On 25 Oct 2013, at 23:33, smi...@zonnet.nl wrote:

Citeren meekerdb <meeke...@verizon.net>:

On 10/25/2013 9:08 AM, John Clark wrote:
On Thu, Oct 24, 2013 at 5:00 PM, Quentin Anciaux <allco...@gmail.com <mailto:allco...@gmail.com>> wrote:

> Be consistent, reject MWI, or ask *the same question* about the probability of
   *you* (who is you ? pinocchio maybe ?)


In the MWI John Clark doesn't have to worry about who "you" is because however many copies of "you" there may or may not be they will never meet and John Clark will never see more than one copy of Quentin Anciaux. But in Bruno's thought experiment that is no longer true, so to continue to blithely babble on about "you" causes nothing but confusion.

I don't see why that is determinative. Suppose the M-man never meets the W-man and in fact neither of them even knows whether the other one exists?


   > measuring spin up while measuring the spin of an electron


And probability implies prediction and prediction has nothing to do with a sense of self, and that is what Bruno's "proof" is all about. If when you pressed the button you were 99% certain, in fact even if you were 100% certain and there was not the tiniest particle of doubt in your mind that you would end up in Washington, and one second later you found yourself in Moscow your sense of self would not be diminished one iota, you'd just figure that you made a bad prediction, and it wouldn't be for the first time.

Sure, and if the experiment were repeated N times then most of the 2^N participants would find, consulting their diaries, that they were right about half the time and wrong the half - and, even after comparing notes with one another, they would decide that Bernoulli trials are a good model of what happens when being teleported via Bruno's duplicator.



> Your agenda is not to try to comprehend something, it is just to bash someone with
   no reason except misplaced pride.


Ask yourself this question, why aren't Bruno's ideas universally recognized by the scientific community as a work of genius? There are 2 possibilities:

1) Due to the same misplaced pride that I have the entire scientific community is jealous of Bruno and would rather destroy a stunning new advancement in human knowledge than admit they didn't find it first.

2) The entire scientific community has run into the exact same logical stumbling block in Bruno's ideas that I did.

Or they consider this particular idea, uncertainty via duplication, to be a commonplace and uncontroversial. Most people (including me) find the last two steps of Bruno's argument more suspect in which he argues that all possible computation is the fundamental basis of the material world.

Brent

It is:

3) Bruno has yet to develop the mathematical tools to do practical computations.

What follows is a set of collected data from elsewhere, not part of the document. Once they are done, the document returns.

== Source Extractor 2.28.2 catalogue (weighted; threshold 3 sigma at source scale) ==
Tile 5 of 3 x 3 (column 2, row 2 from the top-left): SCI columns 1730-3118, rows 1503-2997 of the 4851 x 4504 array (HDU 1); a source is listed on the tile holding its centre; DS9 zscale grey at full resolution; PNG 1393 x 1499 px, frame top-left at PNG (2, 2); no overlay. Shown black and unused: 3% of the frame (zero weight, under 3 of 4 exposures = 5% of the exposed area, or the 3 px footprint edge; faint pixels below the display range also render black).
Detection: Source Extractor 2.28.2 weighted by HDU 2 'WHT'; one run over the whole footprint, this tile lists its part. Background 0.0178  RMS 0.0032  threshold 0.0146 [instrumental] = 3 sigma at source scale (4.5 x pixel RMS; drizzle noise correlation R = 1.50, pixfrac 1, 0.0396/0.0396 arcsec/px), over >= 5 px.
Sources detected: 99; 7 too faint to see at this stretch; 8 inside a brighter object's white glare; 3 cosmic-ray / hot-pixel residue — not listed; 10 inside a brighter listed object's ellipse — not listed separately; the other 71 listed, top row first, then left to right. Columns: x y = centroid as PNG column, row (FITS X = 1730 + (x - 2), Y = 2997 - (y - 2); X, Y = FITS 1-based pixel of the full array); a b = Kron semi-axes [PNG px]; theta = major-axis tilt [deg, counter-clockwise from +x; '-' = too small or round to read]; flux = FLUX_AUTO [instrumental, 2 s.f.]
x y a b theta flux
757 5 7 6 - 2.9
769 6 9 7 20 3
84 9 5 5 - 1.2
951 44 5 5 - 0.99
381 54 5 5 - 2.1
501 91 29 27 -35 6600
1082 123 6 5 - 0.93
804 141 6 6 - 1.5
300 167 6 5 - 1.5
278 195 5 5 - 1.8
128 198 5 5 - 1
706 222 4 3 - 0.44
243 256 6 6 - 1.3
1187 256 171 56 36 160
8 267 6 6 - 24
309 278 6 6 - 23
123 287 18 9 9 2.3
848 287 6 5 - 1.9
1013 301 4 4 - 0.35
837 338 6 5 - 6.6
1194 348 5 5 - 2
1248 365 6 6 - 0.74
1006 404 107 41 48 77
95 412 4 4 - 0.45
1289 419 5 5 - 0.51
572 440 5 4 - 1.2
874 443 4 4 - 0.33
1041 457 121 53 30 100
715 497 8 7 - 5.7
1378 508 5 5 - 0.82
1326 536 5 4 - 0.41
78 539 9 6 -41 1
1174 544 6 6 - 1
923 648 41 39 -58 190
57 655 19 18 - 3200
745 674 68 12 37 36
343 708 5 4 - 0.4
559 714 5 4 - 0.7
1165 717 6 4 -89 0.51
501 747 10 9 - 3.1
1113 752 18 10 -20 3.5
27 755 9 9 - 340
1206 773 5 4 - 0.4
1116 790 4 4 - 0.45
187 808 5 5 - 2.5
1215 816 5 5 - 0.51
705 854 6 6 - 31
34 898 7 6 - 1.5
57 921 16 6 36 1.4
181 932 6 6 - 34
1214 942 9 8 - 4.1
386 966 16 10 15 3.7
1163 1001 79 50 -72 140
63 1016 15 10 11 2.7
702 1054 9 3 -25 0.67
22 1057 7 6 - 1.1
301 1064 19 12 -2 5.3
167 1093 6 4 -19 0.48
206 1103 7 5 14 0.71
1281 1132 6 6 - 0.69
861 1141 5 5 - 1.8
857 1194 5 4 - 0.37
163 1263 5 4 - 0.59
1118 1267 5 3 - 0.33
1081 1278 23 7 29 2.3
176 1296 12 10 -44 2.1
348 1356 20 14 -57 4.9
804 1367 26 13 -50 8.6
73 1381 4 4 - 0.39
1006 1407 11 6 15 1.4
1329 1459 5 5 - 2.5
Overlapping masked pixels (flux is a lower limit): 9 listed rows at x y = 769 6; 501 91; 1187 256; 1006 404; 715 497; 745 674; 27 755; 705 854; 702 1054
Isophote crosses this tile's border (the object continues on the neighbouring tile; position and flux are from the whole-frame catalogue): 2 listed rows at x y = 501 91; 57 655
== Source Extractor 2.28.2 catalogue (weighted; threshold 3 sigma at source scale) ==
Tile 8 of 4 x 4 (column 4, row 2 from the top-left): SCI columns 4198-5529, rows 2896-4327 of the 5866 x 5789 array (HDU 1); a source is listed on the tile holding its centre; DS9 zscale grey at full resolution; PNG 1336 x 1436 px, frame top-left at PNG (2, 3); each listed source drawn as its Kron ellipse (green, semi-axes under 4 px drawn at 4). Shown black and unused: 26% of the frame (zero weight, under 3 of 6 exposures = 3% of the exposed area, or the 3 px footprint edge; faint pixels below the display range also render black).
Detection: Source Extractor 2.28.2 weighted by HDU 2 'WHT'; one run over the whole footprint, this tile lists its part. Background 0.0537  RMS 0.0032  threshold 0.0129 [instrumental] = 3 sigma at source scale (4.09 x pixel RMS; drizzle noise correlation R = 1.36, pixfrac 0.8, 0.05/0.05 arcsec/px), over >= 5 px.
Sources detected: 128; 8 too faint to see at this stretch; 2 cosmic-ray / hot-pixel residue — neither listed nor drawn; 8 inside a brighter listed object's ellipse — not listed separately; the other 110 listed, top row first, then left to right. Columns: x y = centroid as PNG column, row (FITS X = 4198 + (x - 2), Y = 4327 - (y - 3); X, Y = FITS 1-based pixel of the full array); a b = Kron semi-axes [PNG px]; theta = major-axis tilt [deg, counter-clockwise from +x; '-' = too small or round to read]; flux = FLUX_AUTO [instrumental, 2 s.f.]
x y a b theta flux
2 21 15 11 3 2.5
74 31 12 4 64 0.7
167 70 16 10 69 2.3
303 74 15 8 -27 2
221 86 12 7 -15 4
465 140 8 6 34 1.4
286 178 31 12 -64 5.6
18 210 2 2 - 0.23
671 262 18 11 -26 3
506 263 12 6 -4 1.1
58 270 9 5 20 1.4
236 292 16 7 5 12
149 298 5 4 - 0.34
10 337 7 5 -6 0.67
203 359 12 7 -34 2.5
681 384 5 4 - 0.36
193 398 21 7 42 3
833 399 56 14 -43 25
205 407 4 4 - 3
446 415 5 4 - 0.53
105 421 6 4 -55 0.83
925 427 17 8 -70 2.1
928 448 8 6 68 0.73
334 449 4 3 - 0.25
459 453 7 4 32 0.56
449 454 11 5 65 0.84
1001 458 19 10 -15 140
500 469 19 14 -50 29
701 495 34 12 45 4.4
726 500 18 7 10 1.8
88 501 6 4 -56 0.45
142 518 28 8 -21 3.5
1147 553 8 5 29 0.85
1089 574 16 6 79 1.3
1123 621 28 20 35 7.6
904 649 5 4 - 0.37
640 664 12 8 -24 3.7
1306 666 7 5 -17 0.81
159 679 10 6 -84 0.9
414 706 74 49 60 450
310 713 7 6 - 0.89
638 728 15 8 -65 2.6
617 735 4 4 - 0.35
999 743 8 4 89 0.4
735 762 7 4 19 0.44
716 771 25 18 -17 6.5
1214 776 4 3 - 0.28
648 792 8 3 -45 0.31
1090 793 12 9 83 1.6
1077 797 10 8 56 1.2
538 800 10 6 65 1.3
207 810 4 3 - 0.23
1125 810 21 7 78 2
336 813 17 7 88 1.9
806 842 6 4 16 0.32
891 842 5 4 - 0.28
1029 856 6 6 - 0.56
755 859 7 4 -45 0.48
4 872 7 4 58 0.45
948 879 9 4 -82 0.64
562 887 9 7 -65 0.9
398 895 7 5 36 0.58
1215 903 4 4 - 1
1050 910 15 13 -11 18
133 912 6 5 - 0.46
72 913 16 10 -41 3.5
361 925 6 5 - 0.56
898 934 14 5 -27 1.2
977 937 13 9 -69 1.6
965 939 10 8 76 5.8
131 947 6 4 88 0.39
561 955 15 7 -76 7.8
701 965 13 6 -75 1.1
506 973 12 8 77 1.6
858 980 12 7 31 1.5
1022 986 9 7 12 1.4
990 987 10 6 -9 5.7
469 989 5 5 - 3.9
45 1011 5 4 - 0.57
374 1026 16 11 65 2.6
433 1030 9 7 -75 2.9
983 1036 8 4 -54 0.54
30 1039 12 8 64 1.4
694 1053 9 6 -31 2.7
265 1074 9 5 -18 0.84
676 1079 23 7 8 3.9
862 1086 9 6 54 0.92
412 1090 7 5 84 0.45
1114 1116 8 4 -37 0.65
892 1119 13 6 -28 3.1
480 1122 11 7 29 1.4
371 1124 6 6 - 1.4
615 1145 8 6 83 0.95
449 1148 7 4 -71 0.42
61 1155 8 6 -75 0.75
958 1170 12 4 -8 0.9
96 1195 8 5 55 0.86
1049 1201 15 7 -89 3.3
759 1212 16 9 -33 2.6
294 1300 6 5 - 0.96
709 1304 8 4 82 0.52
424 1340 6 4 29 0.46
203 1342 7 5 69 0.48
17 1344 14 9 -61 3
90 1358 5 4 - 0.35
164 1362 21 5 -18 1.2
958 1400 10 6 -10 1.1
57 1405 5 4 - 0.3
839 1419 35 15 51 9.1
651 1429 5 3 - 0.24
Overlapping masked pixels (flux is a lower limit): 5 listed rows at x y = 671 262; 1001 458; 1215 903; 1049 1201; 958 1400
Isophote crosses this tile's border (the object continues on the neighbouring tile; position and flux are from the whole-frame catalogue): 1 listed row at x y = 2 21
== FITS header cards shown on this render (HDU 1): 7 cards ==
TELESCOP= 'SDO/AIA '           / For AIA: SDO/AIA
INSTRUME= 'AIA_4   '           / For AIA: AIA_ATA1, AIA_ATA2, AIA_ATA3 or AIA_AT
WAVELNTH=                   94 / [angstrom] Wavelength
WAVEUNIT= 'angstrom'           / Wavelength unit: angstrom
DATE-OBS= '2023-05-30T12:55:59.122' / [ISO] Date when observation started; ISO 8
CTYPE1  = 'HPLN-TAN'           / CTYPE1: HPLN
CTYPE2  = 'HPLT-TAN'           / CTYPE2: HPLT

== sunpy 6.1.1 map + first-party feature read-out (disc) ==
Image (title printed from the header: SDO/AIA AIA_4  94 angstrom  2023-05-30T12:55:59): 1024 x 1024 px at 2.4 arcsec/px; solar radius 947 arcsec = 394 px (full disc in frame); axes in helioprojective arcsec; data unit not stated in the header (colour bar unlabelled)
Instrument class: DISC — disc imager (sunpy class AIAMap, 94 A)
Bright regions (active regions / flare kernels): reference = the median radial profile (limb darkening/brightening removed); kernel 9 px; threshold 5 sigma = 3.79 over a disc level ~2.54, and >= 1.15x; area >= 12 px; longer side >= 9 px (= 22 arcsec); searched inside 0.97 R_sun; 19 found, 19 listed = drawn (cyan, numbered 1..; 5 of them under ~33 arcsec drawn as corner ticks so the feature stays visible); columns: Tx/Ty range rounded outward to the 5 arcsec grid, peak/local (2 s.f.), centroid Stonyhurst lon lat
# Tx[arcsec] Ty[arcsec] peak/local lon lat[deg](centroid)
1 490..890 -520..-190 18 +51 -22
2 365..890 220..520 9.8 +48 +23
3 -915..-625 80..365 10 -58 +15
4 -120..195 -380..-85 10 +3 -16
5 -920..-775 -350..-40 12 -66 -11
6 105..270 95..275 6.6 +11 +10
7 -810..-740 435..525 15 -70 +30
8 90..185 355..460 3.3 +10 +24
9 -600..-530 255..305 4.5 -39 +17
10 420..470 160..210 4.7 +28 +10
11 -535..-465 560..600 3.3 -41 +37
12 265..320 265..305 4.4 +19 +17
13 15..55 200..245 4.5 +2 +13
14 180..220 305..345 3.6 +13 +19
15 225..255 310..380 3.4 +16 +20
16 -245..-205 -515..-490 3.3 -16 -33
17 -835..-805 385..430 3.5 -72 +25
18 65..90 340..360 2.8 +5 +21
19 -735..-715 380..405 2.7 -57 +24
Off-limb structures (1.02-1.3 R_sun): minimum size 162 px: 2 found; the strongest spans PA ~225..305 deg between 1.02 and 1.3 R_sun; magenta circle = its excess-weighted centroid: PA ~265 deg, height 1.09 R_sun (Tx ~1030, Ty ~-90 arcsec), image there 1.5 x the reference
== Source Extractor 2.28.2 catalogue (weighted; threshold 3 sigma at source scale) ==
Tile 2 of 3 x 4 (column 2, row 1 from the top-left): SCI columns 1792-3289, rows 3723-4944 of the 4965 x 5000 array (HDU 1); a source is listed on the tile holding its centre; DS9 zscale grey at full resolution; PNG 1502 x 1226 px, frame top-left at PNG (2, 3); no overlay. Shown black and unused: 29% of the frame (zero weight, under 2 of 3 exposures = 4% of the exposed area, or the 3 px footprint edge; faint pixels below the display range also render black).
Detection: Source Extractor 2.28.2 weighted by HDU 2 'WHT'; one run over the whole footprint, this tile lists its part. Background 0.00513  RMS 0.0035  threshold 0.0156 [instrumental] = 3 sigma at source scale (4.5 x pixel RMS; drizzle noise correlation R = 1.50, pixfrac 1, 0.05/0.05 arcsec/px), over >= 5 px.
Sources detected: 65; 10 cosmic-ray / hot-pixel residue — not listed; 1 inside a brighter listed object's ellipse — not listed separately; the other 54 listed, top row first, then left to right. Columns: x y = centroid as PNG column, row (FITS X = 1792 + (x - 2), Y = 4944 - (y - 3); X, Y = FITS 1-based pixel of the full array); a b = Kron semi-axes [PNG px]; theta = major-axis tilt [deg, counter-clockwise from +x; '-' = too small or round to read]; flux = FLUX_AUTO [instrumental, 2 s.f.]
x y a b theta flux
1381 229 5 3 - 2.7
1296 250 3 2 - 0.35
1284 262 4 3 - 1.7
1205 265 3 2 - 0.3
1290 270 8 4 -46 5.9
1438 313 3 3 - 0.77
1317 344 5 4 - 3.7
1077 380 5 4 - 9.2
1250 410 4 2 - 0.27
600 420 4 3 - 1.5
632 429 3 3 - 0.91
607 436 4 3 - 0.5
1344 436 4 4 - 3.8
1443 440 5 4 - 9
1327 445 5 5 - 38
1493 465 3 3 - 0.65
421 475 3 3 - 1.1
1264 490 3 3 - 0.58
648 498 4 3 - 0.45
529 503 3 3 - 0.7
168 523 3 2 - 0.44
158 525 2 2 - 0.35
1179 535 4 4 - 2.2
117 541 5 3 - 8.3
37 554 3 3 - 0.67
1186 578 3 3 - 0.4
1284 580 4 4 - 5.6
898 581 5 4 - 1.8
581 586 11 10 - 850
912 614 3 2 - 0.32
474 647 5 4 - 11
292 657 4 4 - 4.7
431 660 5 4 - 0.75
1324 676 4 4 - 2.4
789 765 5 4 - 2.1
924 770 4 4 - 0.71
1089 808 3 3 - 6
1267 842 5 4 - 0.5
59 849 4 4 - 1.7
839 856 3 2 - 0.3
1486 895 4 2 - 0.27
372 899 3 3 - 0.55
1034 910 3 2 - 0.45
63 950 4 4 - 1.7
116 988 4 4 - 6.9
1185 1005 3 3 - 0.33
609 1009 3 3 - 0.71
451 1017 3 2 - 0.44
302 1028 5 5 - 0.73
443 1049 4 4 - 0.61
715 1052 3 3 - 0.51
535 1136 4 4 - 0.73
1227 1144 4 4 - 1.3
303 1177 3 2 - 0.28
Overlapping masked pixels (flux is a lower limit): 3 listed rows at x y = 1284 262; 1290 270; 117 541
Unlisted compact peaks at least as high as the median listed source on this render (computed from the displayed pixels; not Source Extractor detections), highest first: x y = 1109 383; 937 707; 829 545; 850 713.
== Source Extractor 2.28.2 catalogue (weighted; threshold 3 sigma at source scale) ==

Not at all. That would be the case if the goal was doing physics, but the goal was only to formulate the mind body problem. Then, despite this, the math part (AUDA, the machine's interview) does provide the mathematical tools to do practical computations. The arithmetical quantization is fully given and has been compared with quantum logic. That we are at light years from getting anything like the standard model is not really relevant, as the standard model does not address the mind-body problem. A physicist can complain that comp is a long way to be able to use as physics, but I insist: the goal is to show that the mind-body problem is not solved, and that with comp, we have to derive physics from arithmetic, and I got already the propositional part of physics.

The subject is the mind-body problem, not physics per se.

Technically, the problem is that physicists don't know mathematical logic (as Penrose illustrated to the logicians). Very few physicists understand the X1* and Z1* logic, which gives the needed arithmetical quantizations.

That's another problem: only logicians knows logic. They have no problem with AUDA. But many just dislike the mind-body problem and applications of logic. My work reminds that logic per se does not solve philosophical problem, which annoy them as they are still under the spell of Vienna positivism, where logic is used to replace metaphysics, and comp shows that this is not enough.

I think.


Bruno



Suppose that you could derive the Standard Model from deeper principles, then it doesn't matter what the philosophical objections against these principles are.

No one cares that Einstein's arguments leading to Special Relativity were not rigorous. Obviously, you can't derive special relativity rigorously from electrodynamics, because relativity is more fundamental than electrodynamics. At best you can present heuristic arguments. Some philosophers do make a problem out of that, but in physics no one really cares. Most modern textbooks do this correctly by discussing Lorentz invariance and only then deriving the Maxwell equations as the correct generalization of Coulomb's law.